Plans are to construct a mixed-use development. Kansas has said that he plans to keep plaques
on the door that recognize the Atlanta Daily World’s 86 years of print
journalism. Can you imagine at one point
this company printed more that 40 separate newspapers at its plant on Sweet
Auburn and these papers were distributed around the United States. The first
chain of African American newspapers has been reduced to a plaque on a door!
On February 12, 2014 a hearing was held at 4:00 p.m in the
Council Chambers on the second floor of Atlanta City Hall and the plan to
transform history into a plaque was approved.
I get it! I understand Mrs.
Reeves selling the property. I get the redevelopment / gentrification of Sweet
Auburn. I understand what is going on
but it still bothers me. When I see my
brother sleeping in the door of the building that is to be redeveloped I have
ask where does he sleep in six months?
When the mixed-use development is build who will live there (right next
to the Apex Museum)? Will those who move
in realize they are sleeping on holy ground?
Will they read the plaque?
John, sleeping at Atlanta Daily World, February 16, 2014 |
This week also marked the delivery of the first Atlanta
Street Car. On February 17, 2014 the
first street car was securely placed in the vehicle garage at the corner of
Auburn Avenue and Fort Street, right under Interstate 75 and across from the
park where the John Wesley Dobbs Sculpture sits.
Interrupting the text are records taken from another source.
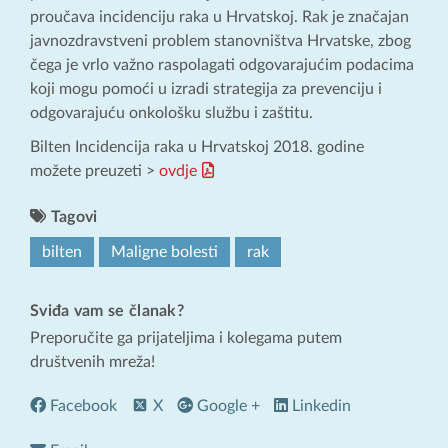
proučava incidenciju raka u Hrvatskoj. Rak je značajan
javnozdravstveni problem stanovništva Hrvatske, zbog
čega je vrlo važno raspolagati odgovarajućim podacima
koji mogu pomoći u izradi strategija za prevenciju i
odgovarajuću onkološku službu i zaštitu.
Bilten Incidencija raka u Hrvatskoj 2018. godine
možete preuzeti >
ovdje
Tagovi
bilten
Maligne bolesti
rak
Sviđa vam se članak?
Preporučite ga prijateljima i kolegama putem
društvenih mreža!
Facebook
X
Google +
Linkedin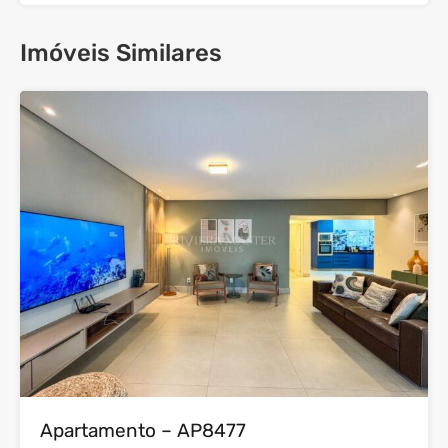
Imóveis Similares
37
Venda
Apartamento – AP8477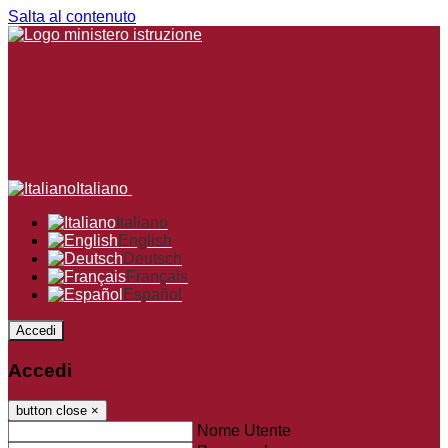
Salta al contenuto
Italiano
Italiano
English
Deutsch
Français
Español
Accedi
Accedi
button close
×
Nome Utente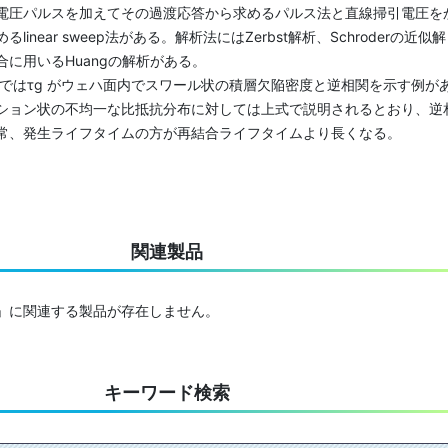
圧パルスを加えてその過渡応答から求めるパルス法と直線掃引電圧を
inear sweep法がある。解析法にはZerbst解析、Schroderの近似解
に用いるHuangの解析がある。
ではτg がウェハ面内でスワール状の積層欠陥密度と逆相関を示す例が
ション状の不均一な比抵抗分布に対しては上式で説明されるとおり、逆
常、発生ライフタイムの方が再結合ライフタイムより長くなる。
関連製品
」に関連する製品が存在しません。
キーワード検索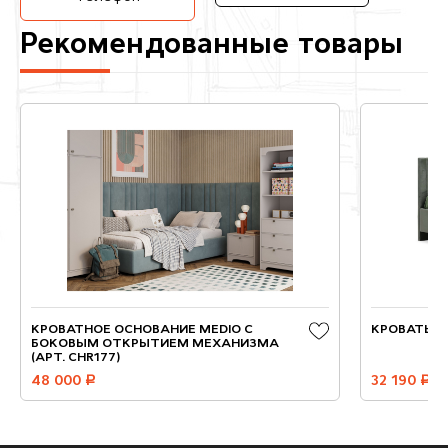
Рекомендованные товары
КРОВАТНОЕ ОСНОВАНИЕ MEDIO С
КРОВАТЬ П
БОКОВЫМ ОТКРЫТИЕМ МЕХАНИЗМА
(АРТ. СHR177)
48 000
руб.
32 190
руб.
It was something to see the streetcar backed
in under the highway as The Dobbs Sculpture and the resident of Auburn Avenue
looked on. I was there all afternoon. Reporters came and went. They spoke to few who had gathered around,
got their sound bite and picture and the story was over. Not for me.
I am living this story.
The Atlanta Street Car Arrives |
I went back the next day and the next day. I will continue to go back! I am talking to my brothers and sisters who
are sleeping on these streets and I am asking what does this mean for
them? What does it mean for Thelma’s
Barbecue where the building out of which the restaurant operates is for
sale?
John Wesley Dobbs Sculpture |
Once again I get it but I have still have questions about
justice. I worry about losing historical landmarks. I worry about people in the streetcar and
riding by our history, stopping at the King Center and then eating and drinking
themselves merry on ancestral ground. I
worry about us forgetting to remember.
Will African Americans forget that on this soil the foundation was laid
for the prosperous life we enjoy in this city?
What do we owe our ancestors to make sure they aren’t forgotten? How will we insure that there story is told
again, and again after the gentrification has occurred?